109 Herculis

Observation data Epoch J2000 Equinox ICRS
- Constellation: Hercules
- Right ascension: 18^{h} 23^{m} 41.88971^{s}
- Declination: +21° 46′ 11.1096″
- Apparent magnitude (V): 3.84

Characteristics
- Evolutionary stage: horizontal branch
- Spectral type: K2IIIab
- B−V color index: 1.168±0.005

Astrometry
- Radial velocity (R_{v}): −57.55±0.27 km/s
- Proper motion (μ): RA: +195.971 mas/yr Dec.: −243.234 mas/yr
- Parallax (π): 26.9636±0.1049 mas
- Distance: 121.0 ± 0.5 ly (37.1 ± 0.1 pc)
- Absolute magnitude (M_{V}): +0.87

Details
- Mass: 1.05±0.18 M_{☉}
- Radius: 11.93±0.06 R_{☉}
- Luminosity: 52.4±3 L_{☉}
- Surface gravity (log g): 2.24 cgs
- Temperature: 4,569±60 K
- Metallicity [Fe/H]: −0.06 dex
- Rotational velocity (v sin i): 4.4 km/s
- Age: 6.39±2.71 Gyr
- Other designations: Tusizuo, 109 Her, BD+21°3411, FK5 690, HD 169414, HIP 90139, HR 6895, SAO 86003, WDS J18237+2146

Database references
- SIMBAD: data

= 109 Herculis =

Star in the constellation Hercules

109 Herculis, also named Tusizuo, is a single star in the northern constellation of Hercules. It is visible to the naked eye as a faint, orange-hued point of light with an apparent visual magnitude of 3.84. The star is located around 121 ly distant, based on parallax. It is moving closer to the Earth with a heliocentric radial velocity of −58 km/s, and may come as close as 24.85 pc away in around 328,000 years.

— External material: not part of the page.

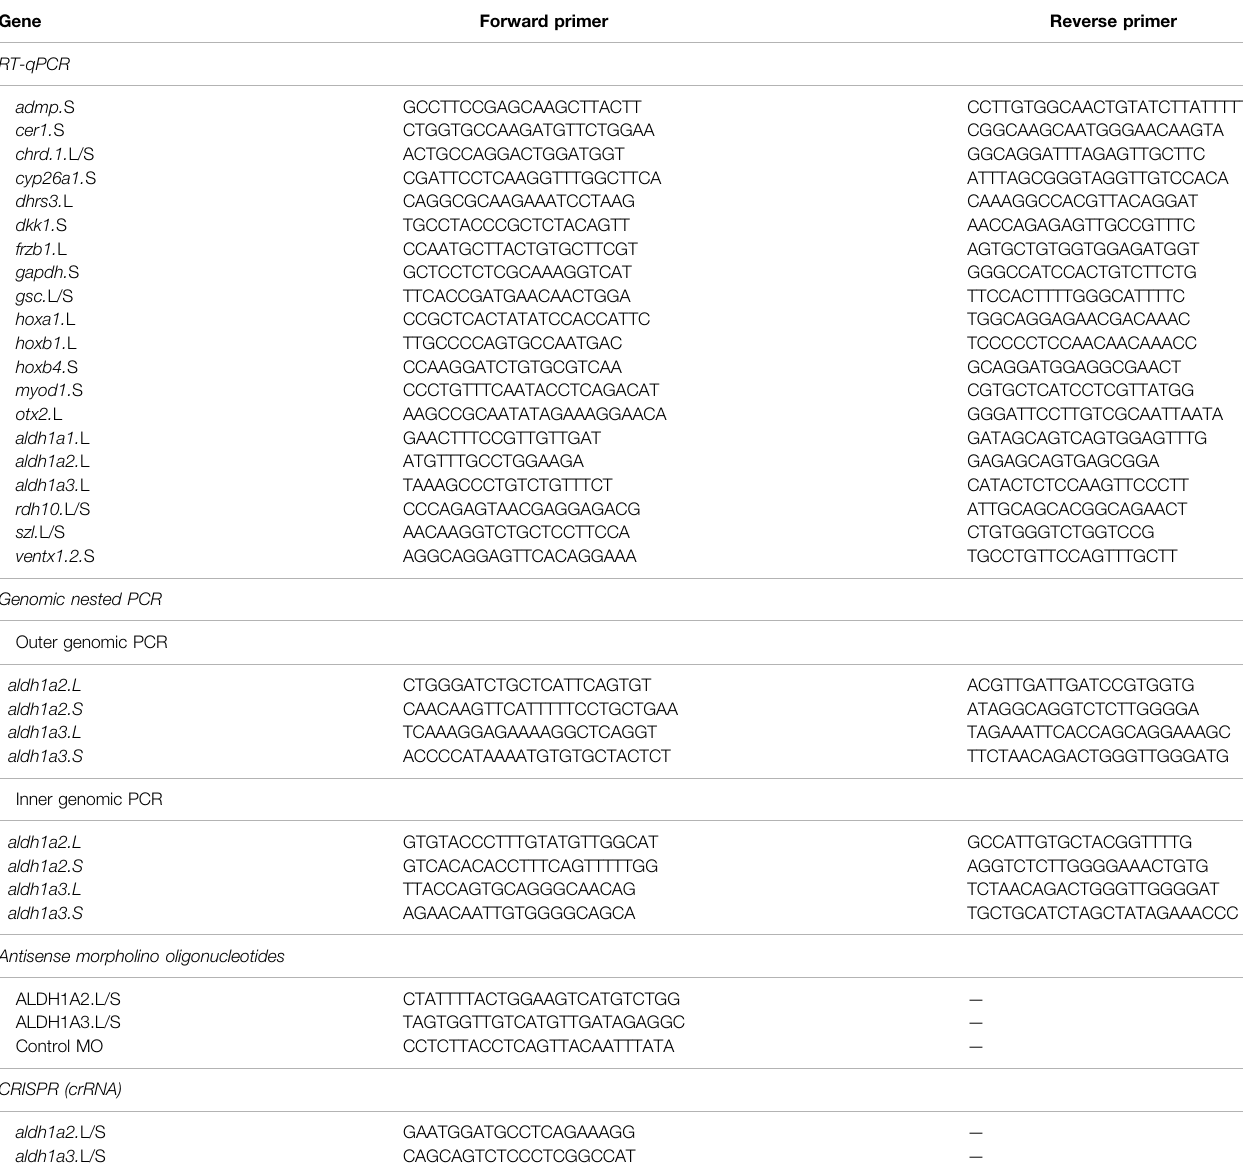
TABLE 1 | Primers for PCR expression analysis, genomic ampli fi cation and expression knockdown. Gene Forward primer Reverse primer RT-qPCR admp.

This is an aging giant star with a stellar classification of K2IIIab. It is a red clump giant, meaning it is on the horizontal branch and is generating energy through helium fusion at its core. The star is roughly six billion years old with slightly more mass than the Sun. With the supply of hydrogen at its core exhausted, it has expanded to nearly 12 times the Sun's radius. The star is radiating 52 times the luminosity of the Sun from its swollen photosphere at an effective temperature of 4,569 K.

==Nomenclature==
In Chinese astronomy, 109 Herculis is one of two stars in the asterism Tú Sì (屠肆, "Butcher's Shop"). It is named Tusizuo, meaning the left star in Tusi. The IAU Working Group on Star Names approved the name Tusizuo for 109 Herculis on 17 June 2025 and it is now so entered in the IAU Catalog of Star Names. The name Tusi was already in use for the asteroid 10269 Tusi, named after a Persian astronomer.

This star, together with 93 Herculis, 95 Herculis (Bodu), and 102 Herculis (Ramus), formed Cerberus, the obsolete constellation.